La falta de empadronamiento le impide acceder a cualquier tipo de ayuda o pensión que le permita alquilar una habitación, condenándole a una rutina de supervivencia entre los albergues de Cruz Roja y Cáritas.
Cándido tiene 71 años y una guerra a sus espaldas. Ha combatido en Bosnia-Herzegovina y ha conocido el rostro del conflicto, pero la batalla más larga y extenuante la libra ahora, cada día, en las aceras de Salamanca. "Estoy reventado", confiesa con una voz que delata un cansancio profundo, no solo físico, sino vital. Su testimonio, ofrecido desde el Centro de Atención a Personas sin Hogar de Cruz Roja, es la crónica de una supervivencia al límite, una lucha contra la enfermedad, la soledad y un laberinto burocrático que le cierra las puertas a una vida digna.
La vida de Cándido se ha convertido en un ciclo de esperas y desplazamientos forzosos. Su jornada comienza en el centro de Cruz Roja, donde puede pasar la noche y desayunar. "Tomo las pastillas y un café", explica. Pero el refugio es temporal. Hasta las 15:00 horas puede permanecer en estas instalaciones que vuelven a abrir a las 22:30 horas. Para comer, acude al Espacio Abierto de Cáritas Salamanca, junto a la iglesia nueva del Arrabal. Esa es su rutina, que repite día tras día.
La principal barrera que le impide a Cándido salir de esta espiral es su delicado estado de salud. Sus problemas cardíacos son graves y le incapacitan para cualquier tipo de trabajo. "Yo he puesto un un aparato al corazón hace poco tiempo del hospital", relata. La fragilidad de su condición se ha hecho evidente recientemente: "voy a llevar una semana y pico de infarto, casi me muero otra vez". Esta vulnerabilidad física se convierte en una condena en la calle, un entorno hostil donde cualquier crisis puede ser fatal.
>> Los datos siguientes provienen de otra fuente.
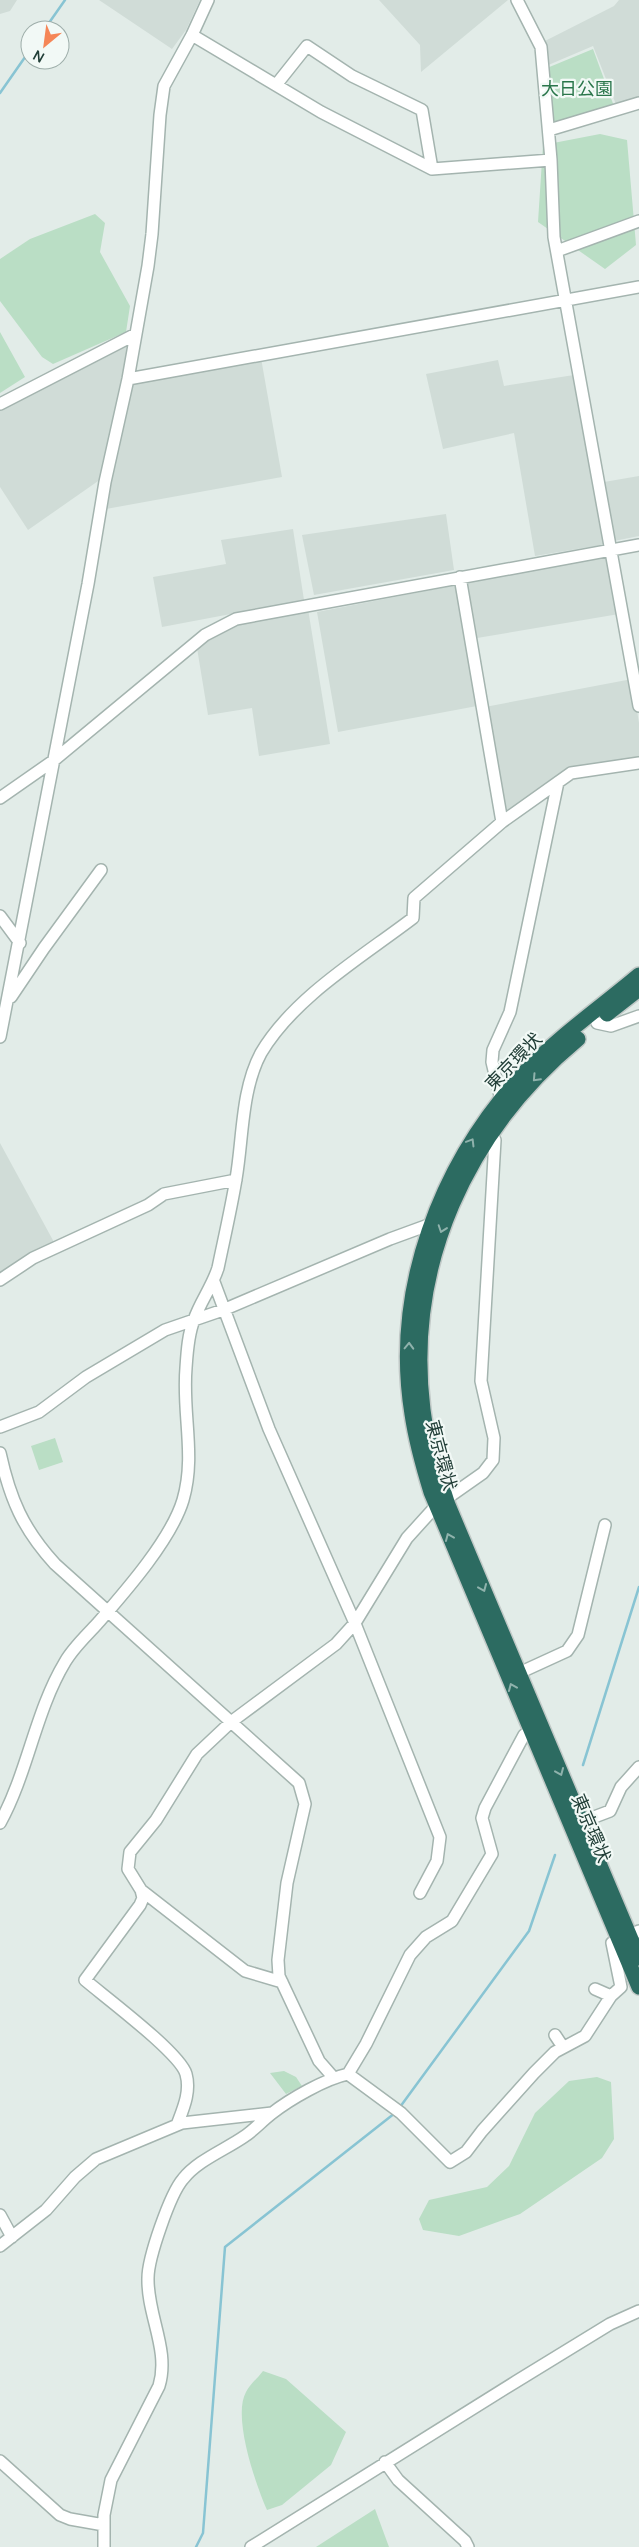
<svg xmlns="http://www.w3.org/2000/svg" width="639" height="2547" font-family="Manrope,'Noto Sans JP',sans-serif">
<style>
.built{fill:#d0dcd7}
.green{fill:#badec5}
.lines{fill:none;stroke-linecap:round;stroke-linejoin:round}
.stream{stroke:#88c4d3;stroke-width:2.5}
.minor-casing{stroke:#a4b4af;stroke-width:14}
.highway-casing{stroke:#c1c9c7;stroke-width:18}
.minor{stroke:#fff;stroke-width:11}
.highway{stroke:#2c6b61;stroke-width:15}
.oneway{stroke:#8fb2ac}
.labels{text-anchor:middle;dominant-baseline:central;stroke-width:4.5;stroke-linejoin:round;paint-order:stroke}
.park-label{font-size:18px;fill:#2a764b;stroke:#f2f9f6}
.street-label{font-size:18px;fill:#213e37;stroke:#f2f9f6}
</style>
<rect width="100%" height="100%" fill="#e2ece8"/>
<!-- built -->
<path class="built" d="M0,0H17L10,11L0,14Z
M99,0H200L186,30L172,49Z
M379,0H508L421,72L420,45Z
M619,0H639V100L617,107L593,46L546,66L543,42L614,6Z
M130,341L101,479L28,530L0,487V408L84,367Z
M261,358L282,477L106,509L131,381Z
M498,360L504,386L574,375L607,544L535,556L514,433L443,449L426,374Z
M639,476V536L614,541L604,482Z
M446,514L454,570L314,595L302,535Z
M293,529L304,600L162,627L153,577L226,564L221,540Z
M610,554L619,614L477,638L467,582Z
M457,585L477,706L338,732L317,612Z
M308,609L330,744L259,756L252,708L208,715L197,648L219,631L238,623Z
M632,679L639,723V758L567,769L504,814L485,707Z
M0,1143L55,1244L0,1276Z"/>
<!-- green -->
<path class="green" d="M593,49L615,109L559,124L551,119L547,68Z
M600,134L627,140L636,245L605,269L538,222L543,145Z
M95,214L105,223L100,252L130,306L126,332L53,364L42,357L0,301V259L30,239Z
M0,332L25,377L0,393Z
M55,1438L63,1462L39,1470L31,1446Z
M284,2071L296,2077L302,2086L286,2094L270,2073Z
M597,2077L611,2082L614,2139L602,2158L520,2214L459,2236L423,2230L419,2219L429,2200L487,2187L509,2166L535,2113L569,2081Z
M263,2371L286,2379L346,2432L331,2465L282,2505L267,2510C256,2485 232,2417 246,2392C250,2384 258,2378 263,2371Z
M375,2509L389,2547H316Z"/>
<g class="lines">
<!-- stream -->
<path class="stream" d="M44,30L65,0
M0,93L30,50
M583,1765L639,1587
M400,2107L529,1931L555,1855
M196,2547L203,2533L225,2247L395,2113"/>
<defs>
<path id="minor" d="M517,0L541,47L551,160L554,237L639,706
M192,35L321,112L432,169L551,160
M276,85L307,46L352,76L422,110L432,169
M549,130L639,103
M557,251L639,221
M128,379L639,287
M0,404L136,334
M460,577L502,822
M0,798L53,761L205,635L236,619L639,545
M0,916L20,943
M11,997L44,948L101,870
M597,1023L611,1026L639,1016
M0,1037L88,584L105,482L128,379L148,266L152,234L160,115L164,86L192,35L208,0
M501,1100L492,1062L493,1050L510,1012L558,782
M0,1280L33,1258L148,1205L164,1194L236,1180
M214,1282L269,1429L354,1621L440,1837L437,1861L420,1893
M0,1427L39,1412L86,1377L165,1330L223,1310L390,1239L431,1224
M0,1453C10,1499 23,1529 55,1564L299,1783L305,1804L287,1883L278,1960L279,1976L319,2061L333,2077
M519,1673L567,1651L578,1635L605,1525
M581,1822L610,1811L621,1787L639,1767
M0,1823C28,1772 35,1712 65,1662C73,1648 86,1636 97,1624C124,1593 171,1540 183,1500C196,1456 182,1413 186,1368C187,1353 188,1334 194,1320C200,1302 212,1287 218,1268C224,1239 231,1209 236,1179C243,1139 241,1090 261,1053C294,997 362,957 413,918L414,898L502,822L571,773L639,763
M141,1890L245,1971L282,1982
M595,1989L611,1996L621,1987L612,1943L639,1931
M555,2035L563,2047
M348,2074L401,2113L450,2162L466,2152L482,2131L534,2073L555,2052L585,2036L611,1996
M177,2125C183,2109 191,2092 186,2074C180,2053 105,1997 85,1980L140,1905L143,1898L141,1890L128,1869L130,1852L156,1820L197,1754L231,1722L336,1644L355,1623L407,1538L436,1506L483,1473L493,1460L494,1438L481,1381L495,1140L490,1133
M0,2215L12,2237
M0,2246L46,2210L75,2177L96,2159L182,2123L272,2113
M0,2461L60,2515L70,2519L104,2525
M385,2462L398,2480L465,2541L468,2547
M104,2547V2515L111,2480L159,2386C170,2350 147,2315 148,2278C148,2258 170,2194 183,2179C198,2160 225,2150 245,2136C254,2130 262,2121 271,2114C290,2099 325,2079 348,2074L366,2044L410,1955L426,1937L452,1921L492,1854L482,1818L485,1808L524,1735L539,1728
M251,2547L517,2381L610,2324L639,2311"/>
<path id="highway" d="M639,975C601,1007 558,1037 524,1073C440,1164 392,1290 412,1414C416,1441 423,1466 431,1492L639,1987
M607,1014L639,989
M578,1039C467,1131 405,1265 423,1410C427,1442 438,1473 448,1505L639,1958"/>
</defs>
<!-- minor casing -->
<use href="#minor" class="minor-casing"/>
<!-- highway casing -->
<use href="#highway" class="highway-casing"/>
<!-- minor -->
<use href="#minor" class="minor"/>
<!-- highway -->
<use href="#highway" class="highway"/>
</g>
<!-- one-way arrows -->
<defs><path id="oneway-chevron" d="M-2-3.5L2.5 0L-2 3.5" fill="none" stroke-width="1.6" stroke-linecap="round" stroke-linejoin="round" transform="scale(1.25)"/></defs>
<g class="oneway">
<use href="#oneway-chevron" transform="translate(536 1078) rotate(133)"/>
<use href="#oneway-chevron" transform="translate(471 1142) rotate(-59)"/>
<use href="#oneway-chevron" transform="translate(442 1229) rotate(109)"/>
<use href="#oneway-chevron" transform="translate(409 1346) rotate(-88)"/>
<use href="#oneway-chevron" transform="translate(449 1537) rotate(-113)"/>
<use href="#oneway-chevron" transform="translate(483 1588) rotate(67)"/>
<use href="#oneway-chevron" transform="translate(512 1687) rotate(-113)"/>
<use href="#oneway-chevron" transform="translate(560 1772) rotate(67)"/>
</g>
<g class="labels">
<!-- park labels -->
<g class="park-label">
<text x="577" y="88">大日公園</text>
</g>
<!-- street labels -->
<g class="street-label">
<text transform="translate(513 1061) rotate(-46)">東京環状</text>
<text transform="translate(442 1455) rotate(75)">東京環状</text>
<text transform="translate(592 1828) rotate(67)">東京環状</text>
</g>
</g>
<!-- north arrow -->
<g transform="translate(45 45) rotate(209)"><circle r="24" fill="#f2f9f6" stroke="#9eaeaa"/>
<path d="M0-4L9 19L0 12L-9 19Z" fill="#f58657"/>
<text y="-8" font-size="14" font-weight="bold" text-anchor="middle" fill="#213e37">N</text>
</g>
</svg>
A la enfermedad se suma un obstáculo administrativo que parece insalvable: la falta de empadronamiento. Sin un domicilio fijo donde registrarse, Cándido no puede acceder a ayudas o a una pensión que le permita alquilar una habitación. Es la pescadilla que se muerde la cola. Ha intentado buscar soluciones, pero se ha topado con la cara más amarga de la necesidad. "Un hombre me lo dice, tienes que mandarme 150 euros todos los meses por empadronar. Yo digo, dios, y entonces, ¿dónde voy a comer?", lamenta, describiendo un intento de extorsión que ilustra la desesperación a la que se enfrenta.
Aunque comparte espacio en el albergue con otras personas en situaciones similares, la soledad es una constante. El contacto con su familia también se ha roto. "Tengo mi hija que está casada en París, mi nieto, pero no quiere ni verme, porque me ha visto durmiendo en la calle", cuenta con una mezcla de dolor y resignación. Aunque intenta justificarla, explicando que ella también tiene sus propios problemas y no puede ayudarle, la herida del abandono es palpable.
A pesar de haberlo perdido casi todo, Cándido mantiene intacta su dignidad. "Yo no soy, nunca estuve pidiendo. No, nunca", afirma con rotundidad. Su experiencia en la guerra y en la vida le ha enseñado a resistir. Su mayor anhelo no es una gran fortuna, sino algo mucho más básico y esencial. "Si tengo dinero, pues, una habitación y estar tranquilo, para no estar en la calle y todo eso, porque se muere aquí", sentencia con una crudeza que hiela la sangre.
Agradece la labor de entidades como Cruz Roja y Cáritas, a las que describe como "buenas personas", un salvavidas en medio del naufragio. Pero su petición final es un grito de auxilio que resuena con urgencia, el de un hombre que ha luchado en frentes lejanos para acabar librando su batalla más difícil en casa, solo y agotado. "Que me echen una mano, porque yo, de verdad, estoy reventado".